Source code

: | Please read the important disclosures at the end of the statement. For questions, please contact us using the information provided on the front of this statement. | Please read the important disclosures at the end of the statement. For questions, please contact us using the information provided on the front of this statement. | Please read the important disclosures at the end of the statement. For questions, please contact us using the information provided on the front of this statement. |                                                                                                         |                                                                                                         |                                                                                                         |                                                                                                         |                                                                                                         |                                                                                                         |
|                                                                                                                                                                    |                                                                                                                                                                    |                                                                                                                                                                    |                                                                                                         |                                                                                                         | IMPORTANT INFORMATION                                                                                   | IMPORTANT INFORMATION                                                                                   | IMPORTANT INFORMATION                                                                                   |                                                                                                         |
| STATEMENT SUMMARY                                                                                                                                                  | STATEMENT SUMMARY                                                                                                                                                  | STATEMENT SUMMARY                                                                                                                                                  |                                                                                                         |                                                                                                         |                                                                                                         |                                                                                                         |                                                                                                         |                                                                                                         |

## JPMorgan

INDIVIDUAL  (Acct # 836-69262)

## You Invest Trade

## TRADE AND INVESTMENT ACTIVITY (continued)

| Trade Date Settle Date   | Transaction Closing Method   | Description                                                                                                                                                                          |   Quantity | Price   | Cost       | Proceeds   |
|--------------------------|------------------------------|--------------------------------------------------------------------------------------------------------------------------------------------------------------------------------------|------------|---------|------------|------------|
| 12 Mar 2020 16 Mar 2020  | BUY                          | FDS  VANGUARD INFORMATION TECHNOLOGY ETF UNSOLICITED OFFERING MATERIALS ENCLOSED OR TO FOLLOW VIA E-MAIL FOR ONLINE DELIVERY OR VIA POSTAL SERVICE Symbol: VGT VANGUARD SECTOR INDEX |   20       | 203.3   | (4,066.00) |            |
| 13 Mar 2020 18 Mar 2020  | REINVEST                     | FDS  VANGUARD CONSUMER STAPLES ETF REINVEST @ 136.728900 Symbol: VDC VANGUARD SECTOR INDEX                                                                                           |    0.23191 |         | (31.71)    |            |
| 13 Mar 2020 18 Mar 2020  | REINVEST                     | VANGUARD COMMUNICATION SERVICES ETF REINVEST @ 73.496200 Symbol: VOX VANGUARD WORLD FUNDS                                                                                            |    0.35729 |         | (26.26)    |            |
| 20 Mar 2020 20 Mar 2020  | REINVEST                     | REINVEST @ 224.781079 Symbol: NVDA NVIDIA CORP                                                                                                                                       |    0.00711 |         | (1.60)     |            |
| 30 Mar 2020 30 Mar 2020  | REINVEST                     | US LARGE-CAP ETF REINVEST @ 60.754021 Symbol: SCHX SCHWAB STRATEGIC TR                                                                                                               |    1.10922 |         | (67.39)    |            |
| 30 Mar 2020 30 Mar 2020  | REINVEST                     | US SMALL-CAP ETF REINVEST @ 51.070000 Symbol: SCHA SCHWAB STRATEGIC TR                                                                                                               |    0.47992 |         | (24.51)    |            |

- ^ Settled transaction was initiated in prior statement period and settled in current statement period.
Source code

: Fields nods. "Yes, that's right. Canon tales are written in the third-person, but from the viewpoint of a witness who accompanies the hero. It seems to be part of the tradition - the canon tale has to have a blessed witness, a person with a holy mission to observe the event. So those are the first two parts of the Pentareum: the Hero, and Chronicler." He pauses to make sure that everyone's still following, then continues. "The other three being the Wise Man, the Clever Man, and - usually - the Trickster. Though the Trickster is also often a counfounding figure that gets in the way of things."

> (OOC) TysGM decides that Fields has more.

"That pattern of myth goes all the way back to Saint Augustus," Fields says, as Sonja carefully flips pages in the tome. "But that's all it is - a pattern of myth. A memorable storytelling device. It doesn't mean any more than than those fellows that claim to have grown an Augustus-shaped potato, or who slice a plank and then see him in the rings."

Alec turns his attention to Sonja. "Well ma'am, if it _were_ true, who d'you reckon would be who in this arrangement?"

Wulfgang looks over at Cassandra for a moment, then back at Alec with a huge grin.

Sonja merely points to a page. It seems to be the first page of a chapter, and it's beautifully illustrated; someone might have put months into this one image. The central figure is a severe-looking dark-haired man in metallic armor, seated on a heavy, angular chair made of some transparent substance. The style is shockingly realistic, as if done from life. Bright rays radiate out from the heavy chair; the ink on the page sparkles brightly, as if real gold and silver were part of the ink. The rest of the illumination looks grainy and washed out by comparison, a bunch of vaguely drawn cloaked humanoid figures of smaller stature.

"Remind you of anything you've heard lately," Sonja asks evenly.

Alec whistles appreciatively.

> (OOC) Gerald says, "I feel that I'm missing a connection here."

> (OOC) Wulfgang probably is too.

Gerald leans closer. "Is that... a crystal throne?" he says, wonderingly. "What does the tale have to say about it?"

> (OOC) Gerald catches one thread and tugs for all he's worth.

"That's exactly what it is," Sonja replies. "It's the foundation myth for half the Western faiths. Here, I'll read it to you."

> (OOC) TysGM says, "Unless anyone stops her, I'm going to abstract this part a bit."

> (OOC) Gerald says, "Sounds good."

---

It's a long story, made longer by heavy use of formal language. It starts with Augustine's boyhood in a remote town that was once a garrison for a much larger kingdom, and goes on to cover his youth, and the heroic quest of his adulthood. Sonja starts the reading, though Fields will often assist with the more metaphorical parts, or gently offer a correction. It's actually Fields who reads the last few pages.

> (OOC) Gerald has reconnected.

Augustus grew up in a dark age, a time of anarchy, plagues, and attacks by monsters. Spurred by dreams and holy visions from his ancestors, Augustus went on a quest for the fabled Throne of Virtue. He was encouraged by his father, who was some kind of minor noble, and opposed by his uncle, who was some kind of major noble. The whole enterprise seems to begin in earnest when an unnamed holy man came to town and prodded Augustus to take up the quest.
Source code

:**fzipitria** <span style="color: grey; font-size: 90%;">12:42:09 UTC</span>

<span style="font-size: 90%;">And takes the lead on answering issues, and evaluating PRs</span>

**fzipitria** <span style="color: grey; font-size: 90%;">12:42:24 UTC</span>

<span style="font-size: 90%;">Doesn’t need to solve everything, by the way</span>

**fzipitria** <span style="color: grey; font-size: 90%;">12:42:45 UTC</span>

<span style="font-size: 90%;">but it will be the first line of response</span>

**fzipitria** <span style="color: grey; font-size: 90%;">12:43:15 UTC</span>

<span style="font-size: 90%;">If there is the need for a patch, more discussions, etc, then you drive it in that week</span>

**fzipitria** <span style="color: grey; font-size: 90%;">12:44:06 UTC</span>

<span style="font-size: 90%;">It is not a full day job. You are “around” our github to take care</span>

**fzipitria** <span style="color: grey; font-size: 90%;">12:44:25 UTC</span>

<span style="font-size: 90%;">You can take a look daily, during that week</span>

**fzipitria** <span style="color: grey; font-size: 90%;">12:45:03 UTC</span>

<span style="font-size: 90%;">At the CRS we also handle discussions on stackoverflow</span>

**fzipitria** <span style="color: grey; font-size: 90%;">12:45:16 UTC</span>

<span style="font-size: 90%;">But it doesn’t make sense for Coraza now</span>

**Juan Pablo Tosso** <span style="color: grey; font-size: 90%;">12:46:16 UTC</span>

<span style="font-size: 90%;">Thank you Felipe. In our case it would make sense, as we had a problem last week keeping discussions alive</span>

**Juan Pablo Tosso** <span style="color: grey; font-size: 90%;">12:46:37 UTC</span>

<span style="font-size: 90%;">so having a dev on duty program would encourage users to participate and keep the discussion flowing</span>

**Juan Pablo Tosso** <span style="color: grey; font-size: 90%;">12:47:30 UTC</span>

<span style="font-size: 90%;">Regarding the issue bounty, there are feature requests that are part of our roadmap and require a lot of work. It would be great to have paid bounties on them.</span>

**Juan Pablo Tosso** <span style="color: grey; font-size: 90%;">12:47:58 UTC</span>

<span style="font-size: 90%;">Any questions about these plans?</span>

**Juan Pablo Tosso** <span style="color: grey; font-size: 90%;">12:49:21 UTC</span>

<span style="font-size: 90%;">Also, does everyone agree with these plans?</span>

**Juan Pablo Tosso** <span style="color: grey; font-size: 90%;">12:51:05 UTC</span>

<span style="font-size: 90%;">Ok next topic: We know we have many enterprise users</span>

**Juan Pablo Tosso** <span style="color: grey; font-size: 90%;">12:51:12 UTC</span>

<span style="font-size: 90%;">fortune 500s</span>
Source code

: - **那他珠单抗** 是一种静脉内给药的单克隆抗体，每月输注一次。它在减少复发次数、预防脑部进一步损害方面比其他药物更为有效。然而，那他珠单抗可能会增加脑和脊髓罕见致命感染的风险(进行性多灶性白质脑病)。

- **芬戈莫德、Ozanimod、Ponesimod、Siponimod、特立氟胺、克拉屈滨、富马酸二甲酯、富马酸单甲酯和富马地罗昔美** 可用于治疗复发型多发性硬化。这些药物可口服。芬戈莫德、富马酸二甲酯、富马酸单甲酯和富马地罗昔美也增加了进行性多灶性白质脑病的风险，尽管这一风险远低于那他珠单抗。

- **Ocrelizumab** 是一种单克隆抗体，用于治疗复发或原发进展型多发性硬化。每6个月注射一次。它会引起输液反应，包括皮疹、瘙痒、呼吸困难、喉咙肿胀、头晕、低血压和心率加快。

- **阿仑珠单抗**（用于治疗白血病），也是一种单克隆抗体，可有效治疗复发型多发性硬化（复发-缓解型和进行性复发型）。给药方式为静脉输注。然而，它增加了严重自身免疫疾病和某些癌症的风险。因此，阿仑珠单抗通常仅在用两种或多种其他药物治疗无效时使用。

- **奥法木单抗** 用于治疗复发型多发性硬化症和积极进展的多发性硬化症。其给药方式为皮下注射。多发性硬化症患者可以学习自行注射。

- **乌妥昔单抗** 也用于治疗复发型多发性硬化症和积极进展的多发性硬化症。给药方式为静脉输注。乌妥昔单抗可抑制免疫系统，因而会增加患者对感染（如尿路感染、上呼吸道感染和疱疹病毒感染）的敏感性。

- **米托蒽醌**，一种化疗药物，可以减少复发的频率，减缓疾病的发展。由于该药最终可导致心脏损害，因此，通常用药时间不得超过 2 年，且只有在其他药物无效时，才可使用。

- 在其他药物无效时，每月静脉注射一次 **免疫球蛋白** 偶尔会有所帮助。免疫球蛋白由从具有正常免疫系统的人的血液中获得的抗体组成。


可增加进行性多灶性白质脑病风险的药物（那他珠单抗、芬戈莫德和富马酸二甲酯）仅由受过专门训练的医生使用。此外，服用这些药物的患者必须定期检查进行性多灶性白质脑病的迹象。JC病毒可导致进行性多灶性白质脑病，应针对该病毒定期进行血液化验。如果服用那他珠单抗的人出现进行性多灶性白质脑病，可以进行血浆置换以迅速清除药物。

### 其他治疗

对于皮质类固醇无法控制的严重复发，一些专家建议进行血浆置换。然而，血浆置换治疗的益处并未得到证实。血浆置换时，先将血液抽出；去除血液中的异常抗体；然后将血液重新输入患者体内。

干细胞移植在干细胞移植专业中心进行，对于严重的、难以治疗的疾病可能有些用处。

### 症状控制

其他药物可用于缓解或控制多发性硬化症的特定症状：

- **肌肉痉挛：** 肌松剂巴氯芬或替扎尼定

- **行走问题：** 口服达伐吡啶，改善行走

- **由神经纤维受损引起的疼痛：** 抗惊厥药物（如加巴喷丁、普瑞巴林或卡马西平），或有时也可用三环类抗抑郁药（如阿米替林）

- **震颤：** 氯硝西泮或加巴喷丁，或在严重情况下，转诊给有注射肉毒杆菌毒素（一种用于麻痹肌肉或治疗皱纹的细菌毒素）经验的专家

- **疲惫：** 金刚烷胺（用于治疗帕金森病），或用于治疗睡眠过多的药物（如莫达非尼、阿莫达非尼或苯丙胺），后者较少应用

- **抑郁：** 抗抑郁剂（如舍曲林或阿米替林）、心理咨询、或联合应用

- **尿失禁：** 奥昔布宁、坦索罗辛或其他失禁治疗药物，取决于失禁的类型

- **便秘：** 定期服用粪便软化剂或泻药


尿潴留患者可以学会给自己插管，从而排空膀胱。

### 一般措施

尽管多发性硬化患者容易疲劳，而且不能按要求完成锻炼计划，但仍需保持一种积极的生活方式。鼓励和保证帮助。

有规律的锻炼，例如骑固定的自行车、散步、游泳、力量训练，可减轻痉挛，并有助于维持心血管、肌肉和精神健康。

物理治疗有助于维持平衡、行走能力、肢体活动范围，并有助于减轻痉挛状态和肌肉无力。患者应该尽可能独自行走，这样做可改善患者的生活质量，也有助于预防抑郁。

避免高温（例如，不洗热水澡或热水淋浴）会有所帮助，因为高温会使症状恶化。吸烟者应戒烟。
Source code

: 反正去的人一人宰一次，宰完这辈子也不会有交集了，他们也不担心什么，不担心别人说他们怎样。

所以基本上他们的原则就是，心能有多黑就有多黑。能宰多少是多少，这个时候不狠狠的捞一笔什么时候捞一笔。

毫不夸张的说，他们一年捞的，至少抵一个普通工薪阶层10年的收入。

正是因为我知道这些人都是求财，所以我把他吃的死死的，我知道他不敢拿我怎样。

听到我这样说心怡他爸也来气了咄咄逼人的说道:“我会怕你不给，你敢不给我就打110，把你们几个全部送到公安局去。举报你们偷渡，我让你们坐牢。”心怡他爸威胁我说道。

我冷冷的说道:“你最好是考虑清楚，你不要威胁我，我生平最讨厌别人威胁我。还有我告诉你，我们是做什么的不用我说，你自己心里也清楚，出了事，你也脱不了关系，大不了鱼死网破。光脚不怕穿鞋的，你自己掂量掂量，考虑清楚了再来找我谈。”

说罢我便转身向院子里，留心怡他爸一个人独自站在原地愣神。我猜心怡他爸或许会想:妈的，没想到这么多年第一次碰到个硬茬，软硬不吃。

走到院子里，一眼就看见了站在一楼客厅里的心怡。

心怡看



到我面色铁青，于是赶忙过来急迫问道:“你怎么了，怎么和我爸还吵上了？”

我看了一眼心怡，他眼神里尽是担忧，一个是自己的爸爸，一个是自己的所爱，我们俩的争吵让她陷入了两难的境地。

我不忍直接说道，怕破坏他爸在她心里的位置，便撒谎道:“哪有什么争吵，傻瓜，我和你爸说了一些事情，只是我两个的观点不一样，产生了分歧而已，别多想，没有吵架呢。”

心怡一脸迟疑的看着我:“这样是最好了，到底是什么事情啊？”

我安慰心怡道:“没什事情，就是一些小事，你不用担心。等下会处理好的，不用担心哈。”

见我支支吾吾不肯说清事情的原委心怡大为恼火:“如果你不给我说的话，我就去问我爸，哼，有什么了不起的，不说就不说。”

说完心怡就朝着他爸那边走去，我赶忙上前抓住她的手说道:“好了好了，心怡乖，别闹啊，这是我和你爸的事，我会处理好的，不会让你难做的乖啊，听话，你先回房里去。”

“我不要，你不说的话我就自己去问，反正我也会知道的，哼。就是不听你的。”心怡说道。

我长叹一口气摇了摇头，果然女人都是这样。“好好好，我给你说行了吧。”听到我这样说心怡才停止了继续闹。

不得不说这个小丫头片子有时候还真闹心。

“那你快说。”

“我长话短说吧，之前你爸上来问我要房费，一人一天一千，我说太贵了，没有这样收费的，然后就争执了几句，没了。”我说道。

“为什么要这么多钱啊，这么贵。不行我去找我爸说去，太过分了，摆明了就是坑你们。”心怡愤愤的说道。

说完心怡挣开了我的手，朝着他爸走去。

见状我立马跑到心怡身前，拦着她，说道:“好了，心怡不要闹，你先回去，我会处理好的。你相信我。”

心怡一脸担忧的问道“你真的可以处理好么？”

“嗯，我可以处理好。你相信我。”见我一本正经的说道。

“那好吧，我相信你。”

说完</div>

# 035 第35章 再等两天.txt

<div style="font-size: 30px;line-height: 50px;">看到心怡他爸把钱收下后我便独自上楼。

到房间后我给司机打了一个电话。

=-=-=-=-=

WORK REQUEST
Please show every line of the material that contains the string "would".

SOLUTION
Alec turns his attention to Sonja. "Well ma'am, if it _were_ true, who d'you reckon would be who in this arrangement?"
<span style="font-size: 90%;">Thank you Felipe. In our case it would make sense, as we had a problem last week keeping discussions alive</span>
<span style="font-size: 90%;">so having a dev on duty program would encourage users to participate and keep the discussion flowing</span>
<span style="font-size: 90%;">Regarding the issue bounty, there are feature requests that are part of our roadmap and require a lot of work. It would be great to have paid bounties on them.</span>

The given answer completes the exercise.